◆ **INSTRUCTION**:
Answer these questions about the thread on learning rate multipliers below, one per line:
1. Which pull request number did jrhupc update to the latest master branch?
2. Into which class does fchollet say multipliers should be abstracted?
3. Which abbreviation does fchollet name as one to avoid?

◆ **EXTRACT TO READ**:
-- Opening Marker --

Learning rate multipliers for convolutional and dense layers #3004

jrhupc · 2016-06-17T10:06:38Z

I have updated the pull request #1991 to the latest master branch. The pull request adds functionality to provide learning rate multipliers for convolutional and dense layers (see issue #414).

…nd pass them to optimizers

…t use of bias

tetmin · 2016-07-27T14:28:56Z

Has this been implemented?

fchollet · 2016-07-27T22:17:45Z

Looking at this now. Two things come to mind:

multipliers should be handled on a per-layer basis, not on a per-weight basis, and should be abstracted into the Layer class. That will minimize the amount of changes to the codebase (you only need to add support in one place, not in every layer).
at the optimizer level, it should be handled like we handle constraints. That is to say, multipliers should be a dictionary mapping weights to coefficients.

Also, avoid unnecessary abbreviations that make code harder to read, such as "lr_mult".

…to follow chollet comments

jrhupc · 2016-07-30T20:17:16Z

I have updated the pull request to follow the suggestions. Now learning rate multipliers are a dictionary mapping weights to coefficients similar to constraints. It sure makes more sense and leaves the optimizer code cleaner.

-- Closing Marker --

◆ **RECORDED DATA**:
-- Opening Marker --

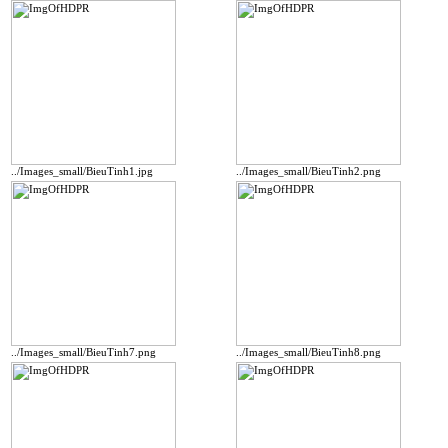
../Images_small/BieuTinh1.jpg
../Images_small/BieuTinh2.png
../Images_small/BieuTinh7.png
../Images_small/BieuTinh8.png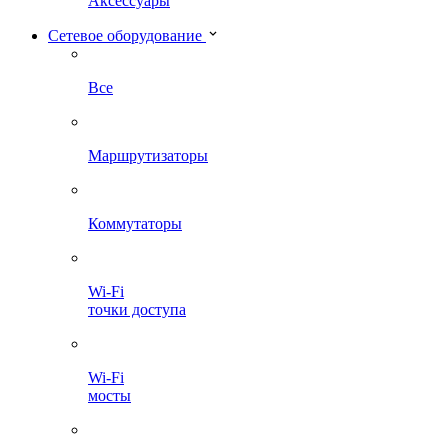
Аксессуары
Сетевое оборудование
Все
Маршрутизаторы
Коммутаторы
Wi-Fi
точки доступа
Wi-Fi
мосты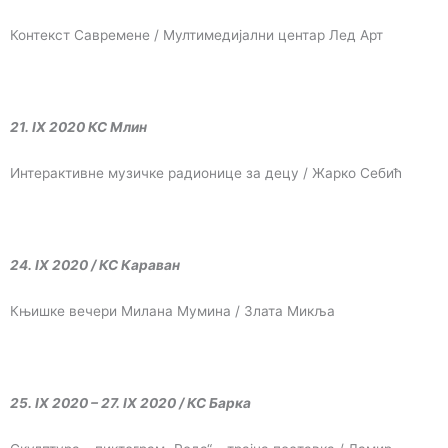
Контекст Савремене / Мултимедијални центар Лед Арт
21. IX 2020 КС Млин
Интерактивне музичке радионице за децу / Жарко Себић
24. IX 2020 / КС Караван
Књишке вечери Милана Мумина / Злата Микља
25. IX 2020 – 27. IX 2020 / КС Барка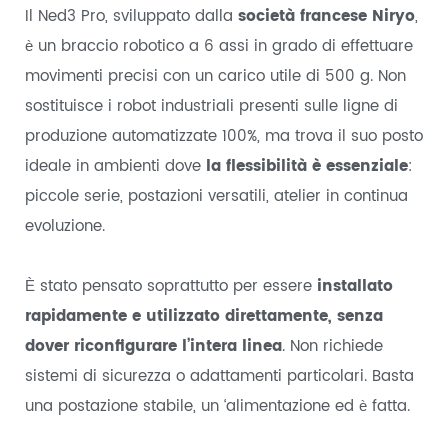
Il Ned3 Pro, sviluppato dalla
società francese Niryo
,
è un braccio robotico a 6 assi in grado di effettuare
movimenti precisi con un carico utile di 500 g. Non
sostituisce i robot industriali presenti sulle ligne di
produzione automatizzate 100%, ma trova il suo posto
ideale in ambienti dove
la flessibilità è essenziale
:
piccole serie, postazioni versatili, atelier in continua
evoluzione.
È stato pensato soprattutto per essere
installato
rapidamente e utilizzato direttamente, senza
dover riconfigurare l’intera linea
. Non richiede
sistemi di sicurezza o adattamenti particolari. Basta
una postazione stabile, un ‘alimentazione ed è fatta.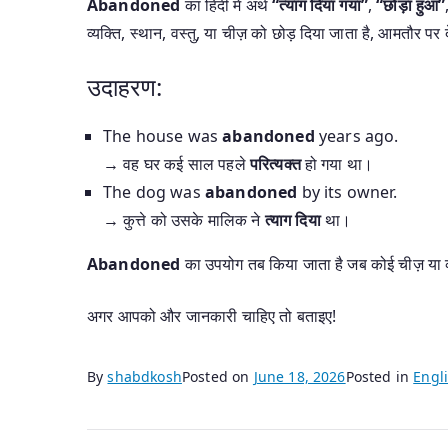
Abandoned
का हिंदी में अर्थ
“त्याग दिया गया”
,
“छोड़ा हुआ”
व्यक्ति, स्थान, वस्तु, या चीज़ को छोड़ दिया जाता है, आमतौर प
उदाहरण:
The house was
abandoned
years ago.
→ वह घर कई साल पहले
परित्यक्त
हो गया था।
The dog was
abandoned
by its owner.
→ कुत्ते को उसके मालिक ने
त्याग दिया
था।
Abandoned
का उपयोग तब किया जाता है जब कोई चीज़ या व्
अगर आपको और जानकारी चाहिए तो बताइए!
By
shabdkosh
Posted on
June 18, 2026
Posted in
Engli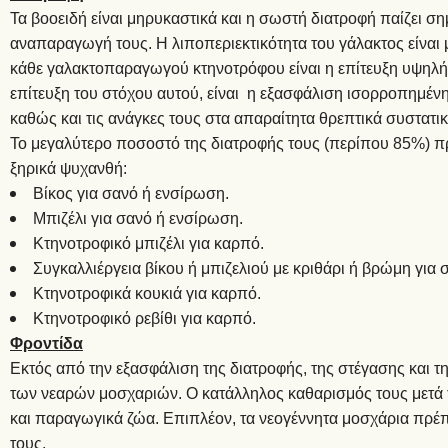
Τα βοοειδή είναι μηρυκαστικά και η σωστή διατροφή παίζει ση
αναπαραγωγή τους. Η λιποπεριεκτικότητα του γάλακτος είναι 
κάθε γαλακτοπαραγωγού κτηνοτρόφου είναι η επίτευξη υψηλής
επίτευξη του στόχου αυτού, είναι η εξασφάλιση ισορροπημένη
καθώς και τις ανάγκες τους στα απαραίτητα θρεπτικά συστατι
Το μεγαλύτερο ποσοστό της διατροφής τους (περίπου 85%) πρ
ξηρικά ψυχανθή:
Βίκος για σανό ή ενσίρωση.
Μπιζέλι για σανό ή ενσίρωση.
Κτηνοτροφικό μπιζέλι για καρπό.
Συγκαλλιέργεια βίκου ή μπιζελιού με κριθάρι ή βρώμη για
Κτηνοτροφικά κουκιά για καρπό.
Κτηνοτροφικό ρεβίθι για καρπό.
Φροντίδα
Εκτός από την εξασφάλιση της διατροφής, της στέγασης και τ
των νεαρών μοσχαριών. Ο κατάλληλος καθαρισμός τους μετά το
και παραγωγικά ζώα. Επιπλέον, τα νεογέννητα μοσχάρια πρέπε
τους.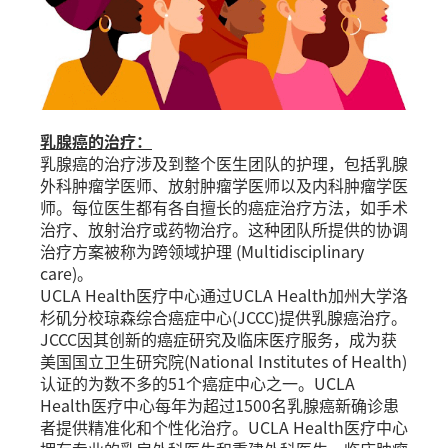
乳腺癌的治疗：
乳腺癌的治疗涉及到整个医生团队的护理，包括乳腺
外科肿瘤学医师、放射肿瘤学医师以及内科肿瘤学医
师。每位医生都有各自擅长的癌症治疗方法，如手术
治疗、放射治疗或药物治疗。这种团队所提供的协调
治疗方案被称为跨领域护理 (Multidisciplinary
care)。
UCLA Health医疗中心通过UCLA Health加州大学洛
杉矶分校琼森综合癌症中心(JCCC)提供乳腺癌治疗。
JCCC因其创新的癌症研究及临床医疗服务，成为获
美国国立卫生研究院(National Institutes of Health)
认证的为数不多的51个癌症中心之一。UCLA
Health医疗中心每年为超过1500名乳腺癌新确诊患
者提供精准化和个性化治疗。UCLA Health医疗中心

-- Closing Marker --

◆ **RESULT OF THIS TASK**:
1. #1991
2. The Layer class
3. "lr_mult"